■ Task set
A - Revise the thread on MMIO and pinned memory regions from "Hypervisor does not" to "system stays intact.", replacing "pinned regions" with "locked regions".
B - Carry on the kernel patch thread on MMIO memory regions from the point where it stops.

Quoted passage START

Hypervisor does not return an error.
> Thanks,
> Stanislav
>
>> Thanks,
>> -Mukesh
>>
>>
>>> With pinned regions we issue is similar but less impacting: pages can't
>>> be released by user space unmapping and thus will be simply leaked, but
>>> the system stays intact.
>>>
>>> MMIO regions are simila to movable region in this regard: they don't
>>> reference the user pages, and thus this guest region replaement is a
>>> stright wat to kernel panic.
>>>
>>>>
>>>>>>> The region type is stored on the region itself.
>>>>>>> And the type is checked on the caller side.
>>>>>>>
>>>>>>>> + if (!is_mmio)
>>>>>>>> + goto unlock_mmap_out;
>>>>>>>> +
>>>>>>>> + pfnmap_args.vma = vma;
>>>>>>>> + pfnmap_args.address = uaddr;
>>>>>>>> +
>>>>>>>> + rc = follow_pfnmap_start(&pfnmap_args);
>>>>>>>> + if (rc) {
>>>>>>>> + rc = fixup_user_fault(current->mm, uaddr, FAULT_FLAG_WRITE,
>>>>>>>> + NULL);
>>>>>>>> + if (rc)
>>>>>>>> + goto unlock_mmap_out;
>>>>>>>> +
>>>>>>>> + rc = follow_pfnmap_start(&pfnmap_args);
>>>>>>>> + if (rc)

Quoted passage END
Study material START

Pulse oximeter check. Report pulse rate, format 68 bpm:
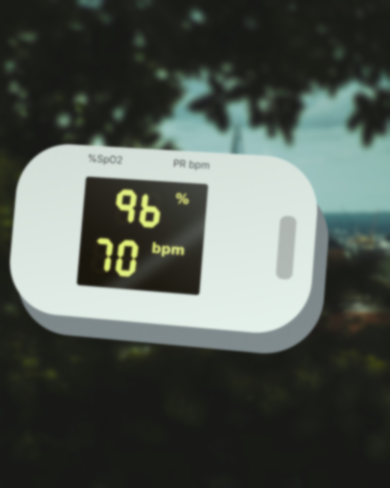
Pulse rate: 70 bpm
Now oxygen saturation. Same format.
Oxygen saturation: 96 %
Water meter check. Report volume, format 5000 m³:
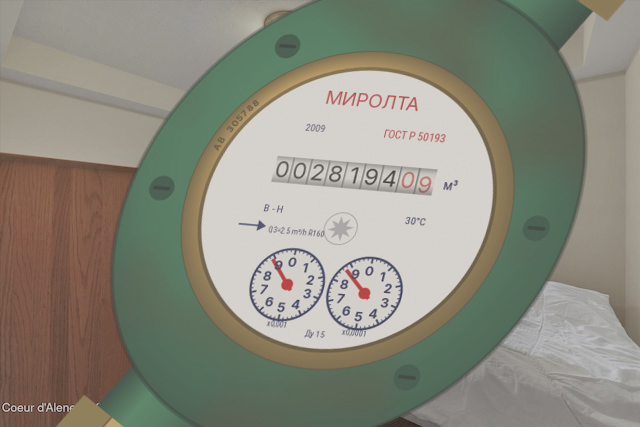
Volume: 28194.0888 m³
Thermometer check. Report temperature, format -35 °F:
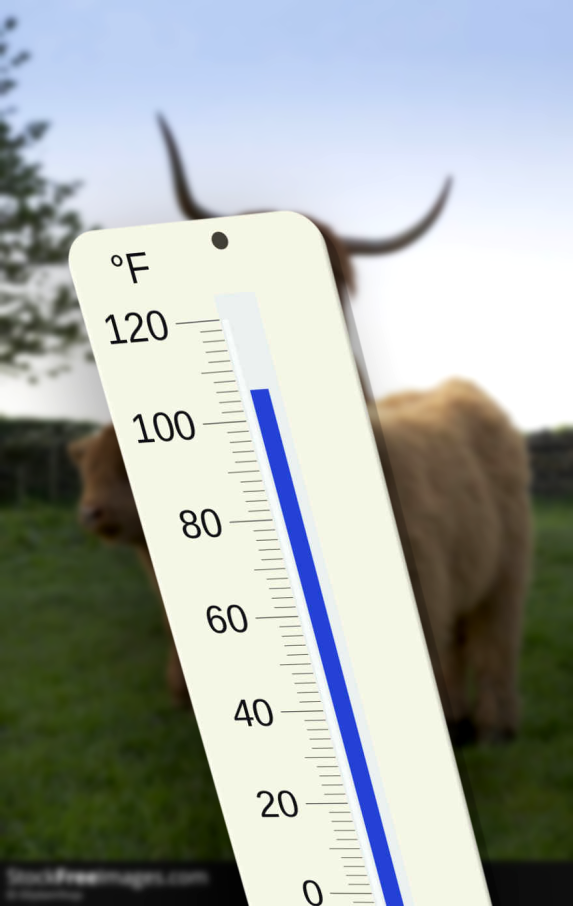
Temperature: 106 °F
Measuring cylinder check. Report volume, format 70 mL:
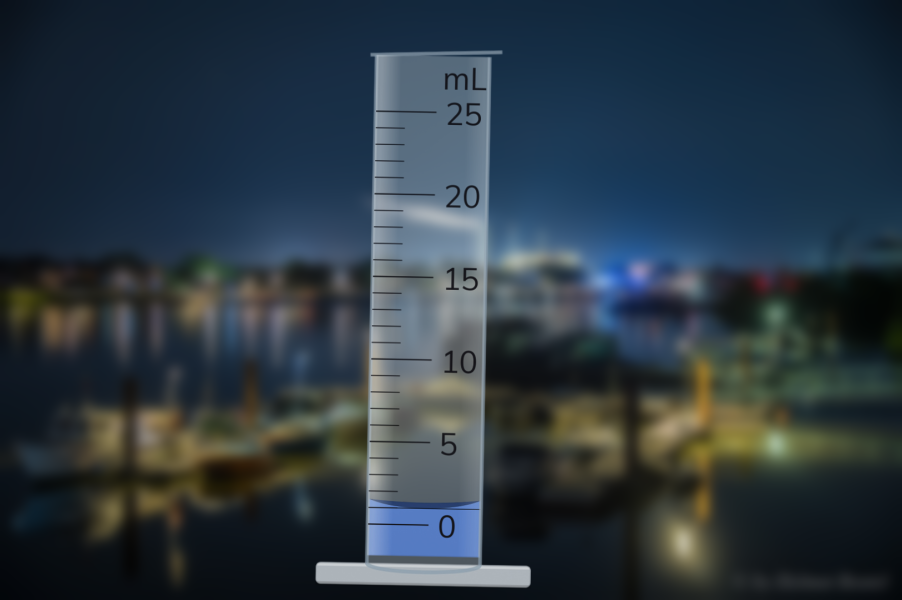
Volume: 1 mL
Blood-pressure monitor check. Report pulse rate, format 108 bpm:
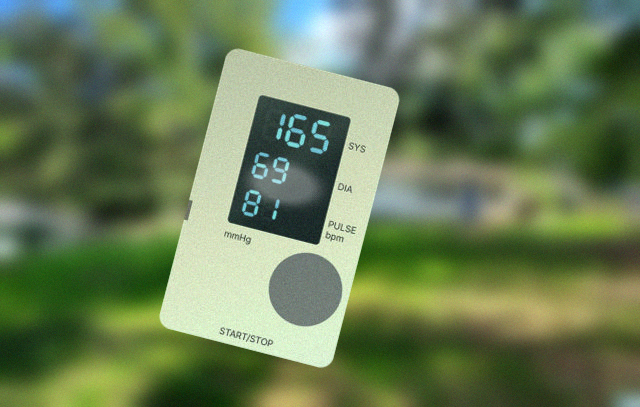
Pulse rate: 81 bpm
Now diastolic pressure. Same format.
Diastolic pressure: 69 mmHg
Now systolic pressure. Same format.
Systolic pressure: 165 mmHg
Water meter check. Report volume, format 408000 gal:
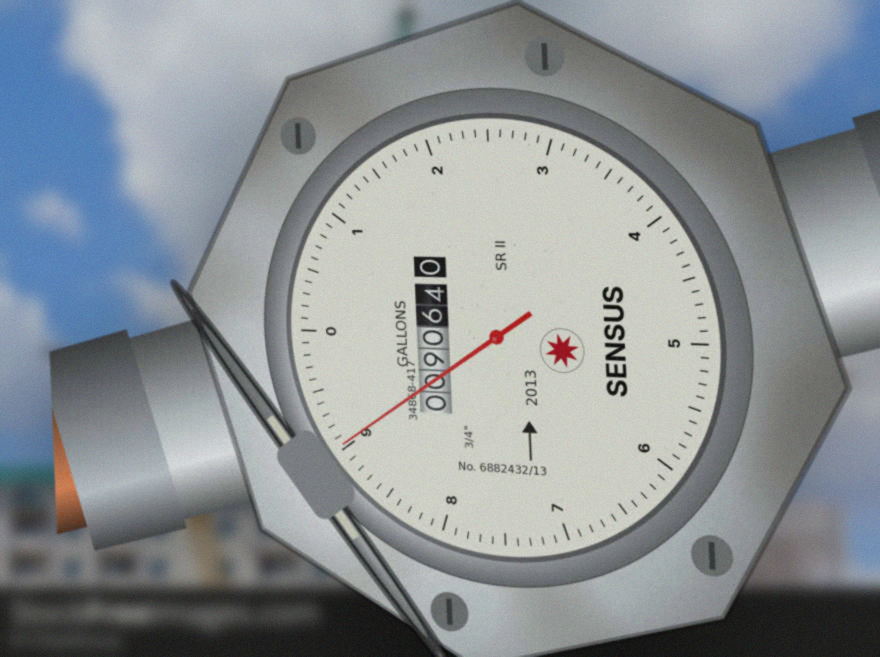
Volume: 90639.0 gal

Study material END

■ Answers to the exercises
A -
Hypervisor does not return an error.
> Thanks,
> Stanislav
>
>> Thanks,
>> -Mukesh
>>
>>
>>> With locked regions we issue is similar but less impacting: pages can't
>>> be released by user space unmapping and thus will be simply leaked, but
>>> the system stays intact.

B -
>>>>>>>> + goto unlock_mmap_out;
>>>>>>>> + }
>>>>>>>> +
>>>>>>>> + *mmio_pfnp = pfnmap_args.pfn;
>>>>>>>> + follow_pfnmap_end(&pfnmap_args);
>>>>>>>> +d
>>>>>>>> +unlock_mmap_out:
>>>>>>>> + mmap_read_unlock(current->mm);
>>>>>>>> +unlock_pt_out:
>>>>>>>> + spin_unlock(&pt->pt_mem_regions_lock);
>>>>>>>> + return rc;
>>>>>>>> +}
>>>>>>>> +
>>>>>>>> +/*
>>>>>>>> + * At present, the only unmapped gpa is mmio space. Verify if it's mmio
>>>>>>>> + * and resolve if possible.
>>>>>>>> + * Returns: True if valid mmio intercept and it was handled, else false
>>>>>>>> + */
>>>>>>>> +static bool mshv_handle_unmapped_gpa(struct mshv_vp *vp)
>>>>>>>> +{
>>>>>>>> + struct hv_message *hvmsg = vp->vp_intercept_msg_page;
>>>>>>>> + struct hv_x64_memory_intercept_message *msg;
>>>>>>>> + union hv_x64_memory_access_info accinfo;
>>>>>>>> + u64 gfn, mmio_spa, numpgs;
>>>>>>>> + struct mshv_mem_region *mreg;
>>>>>>>> + int rc;
>>>>>>>> + struct mshv_partition *pt = vp->vp_partition;
>>>>>>>> +
>>>>>>>> + msg = (struct hv_x64_memory_intercept_message *)hvmsg->u.payload;
>>>>>>>> + accinfo = msg->memory_access_info;
>>>>>>>> +
>>>>>>>> + if (!accinfo.gva_gpa_valid)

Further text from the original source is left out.